Partiendo plaza, nos acercamos a la barra, cerquita del dj. Martini y tequila para iniciar. Como dictan las normas del buen ligue, bebíamos, sonreíamos, mirábamos alrededor y, cuando era absolutamente necesario, nos hacíamos algún comentario sin importancia. (En estos casos las platicas profundas de amigas en crisis están totalmente vetadas.)

El tiempo pasaba. Treinta minutos, una hora, dos, tres tequilas, sonrisas impecables. Sin resultados.
A las 12, el asunto era claro. Aquí no habría movida.
Por ahí de las 2:30 de la mañana, se encendieron las luces. Cuando el último comensal salió por la puerta de cristal, nos apresuramos a dejar el lugar antes de ser fumigadas por el hombrecillo que empezó a rociar veneno bajo las mesas. Ç

Pero la esperanza es lo último que muere. La misión debía de continuar. Convencí a la amiga, con más ganas de quitarse los tacones que de seguir ligoneando, de caminar sólo tres pasos hacia la izquierda sobre Tamaulipas: hacia el AM, antro after hours del momento.

Dentro, otro tequila y el fracaso se veía venir. El lugar, como buen after que se respete, estaba a reventar. Pero los asistentes o rayaban en la pubertad o estaban metidísimos en la postfiesta.

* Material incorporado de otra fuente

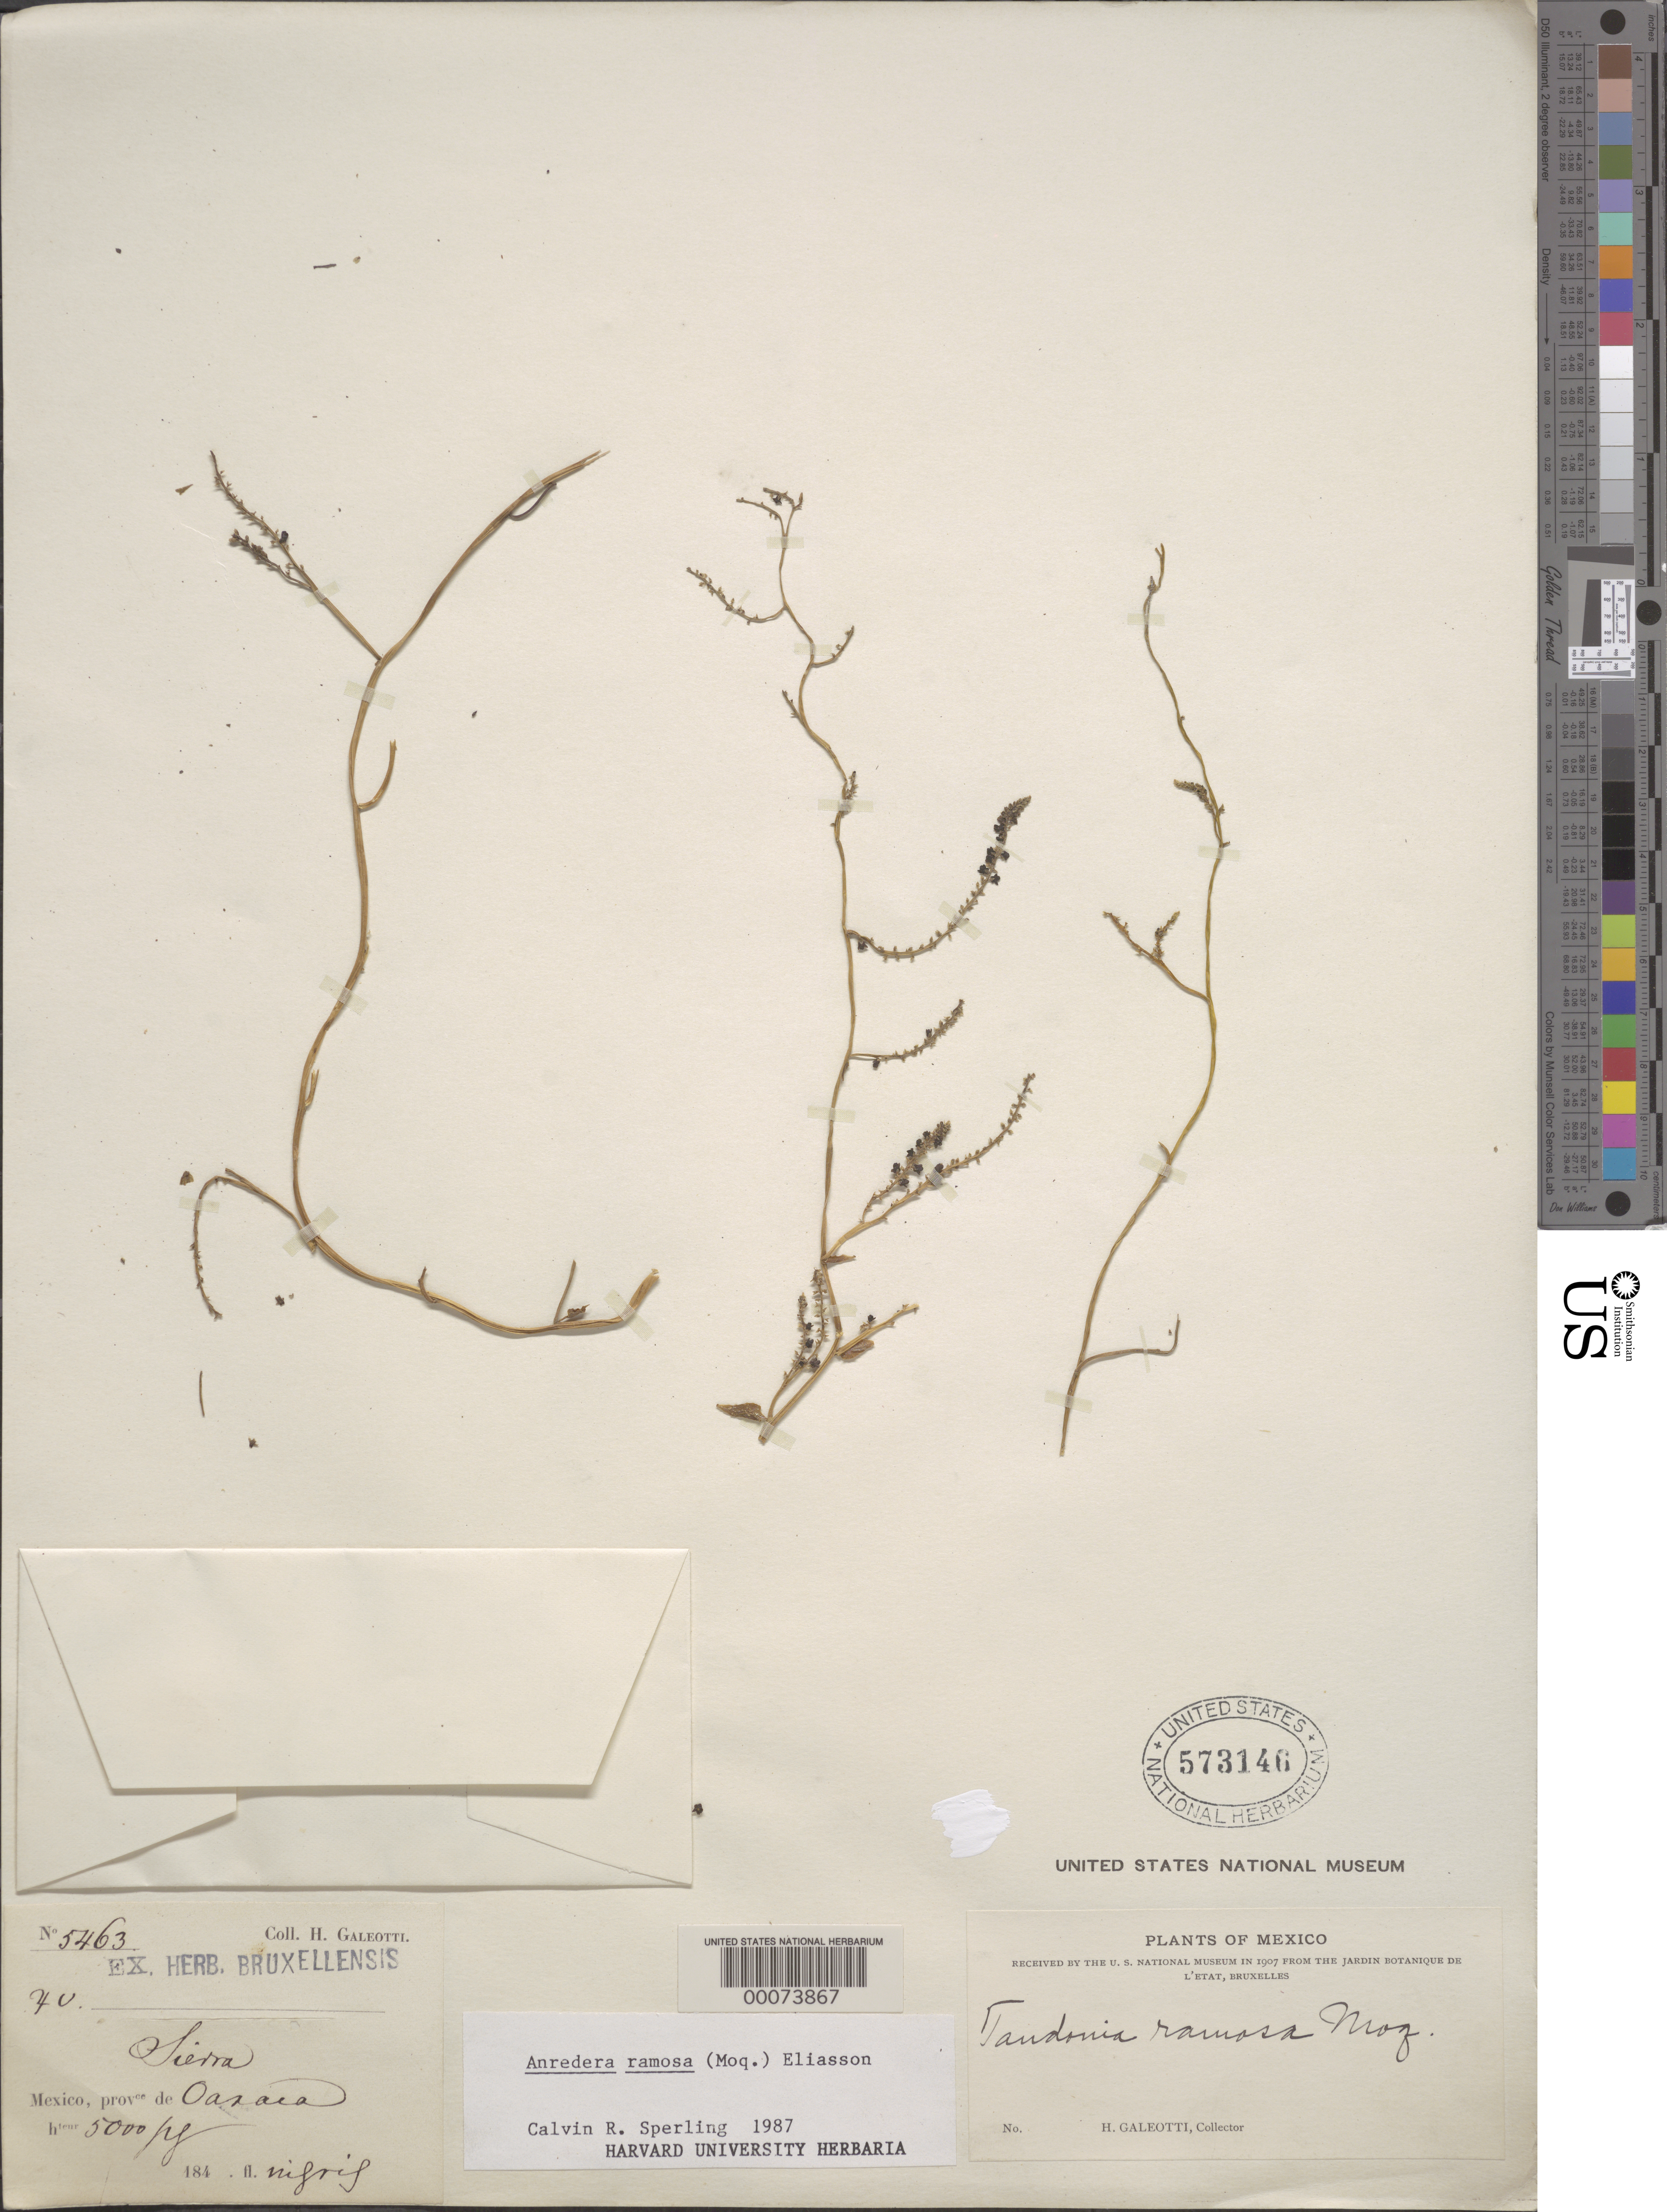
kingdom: Plantae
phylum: Tracheophyta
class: Magnoliopsida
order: Caryophyllales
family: Basellaceae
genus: Anredera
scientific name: Anredera ramosa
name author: (Moq.) Eliasson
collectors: H. G. Galeotti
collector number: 5460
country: Mexico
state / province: Oaxaca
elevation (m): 1524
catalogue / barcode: US 573146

Cambié de tequila a boost con jagermaister para recuperar energía. El máximo contacto posible era en el dancin’ donde uno choca así como sin querer con el de junto. Muchas tustsi pop y botellitas de agua.

Entonces llegó el primer avance. Era hora, digo yo. Un hombrecillo de camisa negra, pantalón negro y encendedor en mano me ofreció fuego. Mi finísima intuición dedujo en dos segundos y sin preguntar que se trataba de un mesero…
Casi sin voltear, di dos fumadas y agradecí con la mano. Dos segundos más tarde preguntó si venía sola. Con la sorpresa de que me hablara en tono de tal confianza, voltee a mirarlo. Era guapo y estaba mirándome. Y no, no era mesero. Así que era imposible ligar en un antro, pensé triunfalmente.

Iba a intercambiar nombres cuando una jovencita, diminuta y por lo menos diez años menor, me arrebato el cigarro, lo tomó de la mano y dijo «te aviso que es mi novio.» Me sentí en secundaria, di la media vuelta y dejé a la pareja discutiendo su estatus amoroso. Eran las cinco de la mañana y yo, y mi amiga, en blanco.

El antro, ahora confirmo con tristeza, no aplica para conseguir un buen partido. El mundo del ligue treintañero está condenado a la tortura del blind date. Pero eso, y mi nuevo tatuaje, será tema de una próxima aventura.